I'm with the NIH critics. cronie already provides crontabs on a cluster (->
redundancy), and that can be used with SGE (or anything else) for load
distribution and resource management. Plus, it has a userbase in the
millions.
The only problem at the moment is that Ubuntu doesn't ship it (cf.
https://blueprints.launchpad.net/ubuntu/+spec/security-karmic-replace-cron).
So if the scope of this bug is to package cronie for Ubuntu (or pimp systemd
or
upstart for clusters), hooray, but if we end up with yet-another something
with
new bugs and nobody maintaining it, I'd rather pass on that.

Could you possibly explain how cronie is used for cluster execution? Because I cannot find any documentation on it, nor do I see any evidence of it in the source code. (To the contrary, the README specifically says cronie is *not* redundant.)

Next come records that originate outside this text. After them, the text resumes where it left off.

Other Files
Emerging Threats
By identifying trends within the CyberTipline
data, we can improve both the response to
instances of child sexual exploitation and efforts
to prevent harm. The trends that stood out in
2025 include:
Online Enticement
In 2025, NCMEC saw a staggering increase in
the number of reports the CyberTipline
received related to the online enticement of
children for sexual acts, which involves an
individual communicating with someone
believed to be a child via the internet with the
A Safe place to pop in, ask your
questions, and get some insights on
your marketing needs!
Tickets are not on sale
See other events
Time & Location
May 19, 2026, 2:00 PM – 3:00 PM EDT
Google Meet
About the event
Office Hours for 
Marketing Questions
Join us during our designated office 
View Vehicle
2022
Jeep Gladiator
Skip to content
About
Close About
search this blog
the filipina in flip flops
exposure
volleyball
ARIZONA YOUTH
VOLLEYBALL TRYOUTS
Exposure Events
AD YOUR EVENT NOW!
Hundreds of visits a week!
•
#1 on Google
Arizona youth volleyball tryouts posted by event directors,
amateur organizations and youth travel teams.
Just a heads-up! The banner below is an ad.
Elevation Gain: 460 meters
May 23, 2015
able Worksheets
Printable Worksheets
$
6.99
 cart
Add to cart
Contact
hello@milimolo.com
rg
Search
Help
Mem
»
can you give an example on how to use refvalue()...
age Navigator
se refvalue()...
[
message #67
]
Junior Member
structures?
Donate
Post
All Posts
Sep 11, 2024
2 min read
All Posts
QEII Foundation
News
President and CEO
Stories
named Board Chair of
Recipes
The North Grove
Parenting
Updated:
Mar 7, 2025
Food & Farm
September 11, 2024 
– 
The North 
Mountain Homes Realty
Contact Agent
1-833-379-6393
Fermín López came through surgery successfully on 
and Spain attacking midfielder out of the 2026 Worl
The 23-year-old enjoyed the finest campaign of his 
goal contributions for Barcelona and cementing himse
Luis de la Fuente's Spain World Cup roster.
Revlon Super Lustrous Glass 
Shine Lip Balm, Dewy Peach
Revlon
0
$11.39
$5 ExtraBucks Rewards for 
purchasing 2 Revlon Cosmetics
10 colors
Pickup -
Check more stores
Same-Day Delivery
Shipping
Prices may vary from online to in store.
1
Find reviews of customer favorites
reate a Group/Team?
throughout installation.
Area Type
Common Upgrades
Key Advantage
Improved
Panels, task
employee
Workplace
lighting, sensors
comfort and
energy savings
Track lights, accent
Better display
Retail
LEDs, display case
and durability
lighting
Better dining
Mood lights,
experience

scfc added a comment.Jan 21 2014, 9:13 PM

(In reply to comment #24)

[...]
Could you possibly explain how cronie is used for cluster execution? Because
I
cannot find any documentation on it, nor do I see any evidence of it in the
source code. (To the contrary, the README specifically says cronie is *not*
redundant.)

Which README are you referring to?

cronie - as used on the Toolserver for quite some time now - offers an option "-c" for its crond that enables cluster behaviour. With that, you can share /var/spool/cron for example via NFS. /var/spool/cron/.cron.hostname contains the name of the current host that executes jobs. On failover, you set it to another (remaining) crond host.

(In reply to comment #25)

cronie - as used on the Toolserver for quite some time now - offers an option
"-c" for its crond that enables cluster behaviour. With that, you can share
/var/spool/cron for example via NFS. /var/spool/cron/.cron.hostname contains
the name of the current host that executes jobs. On failover, you set it to
another (remaining) crond host.

Ah, just found it. Thanks.

Do any of the following provide a solution, or something that could be used as a base for a solution?

(In reply to comment #27)

Do any of the following provide a solution, or something that could be used
as
a base for a solution?

http://engineering.quora.com/Quoras-Distributed-Cron-Architecture

  • The Amazon approach:

http://stackoverflow.com/questions/10061843/how-to-convert-linux-cron-jobs-
to-the-amazon-way

The Quora approach looks half-assed considering they use MySQL anyway.

Chronos, on the other hand, looks really interesting and applicable. I pointed out the possibility of using Apache Mesos as a framework for this project above, but it seems Chronos has beat me to the point.

[not tracking any other tickets; removing keyword]

Closing as fixed since cron just submits to the grid on toollabs now.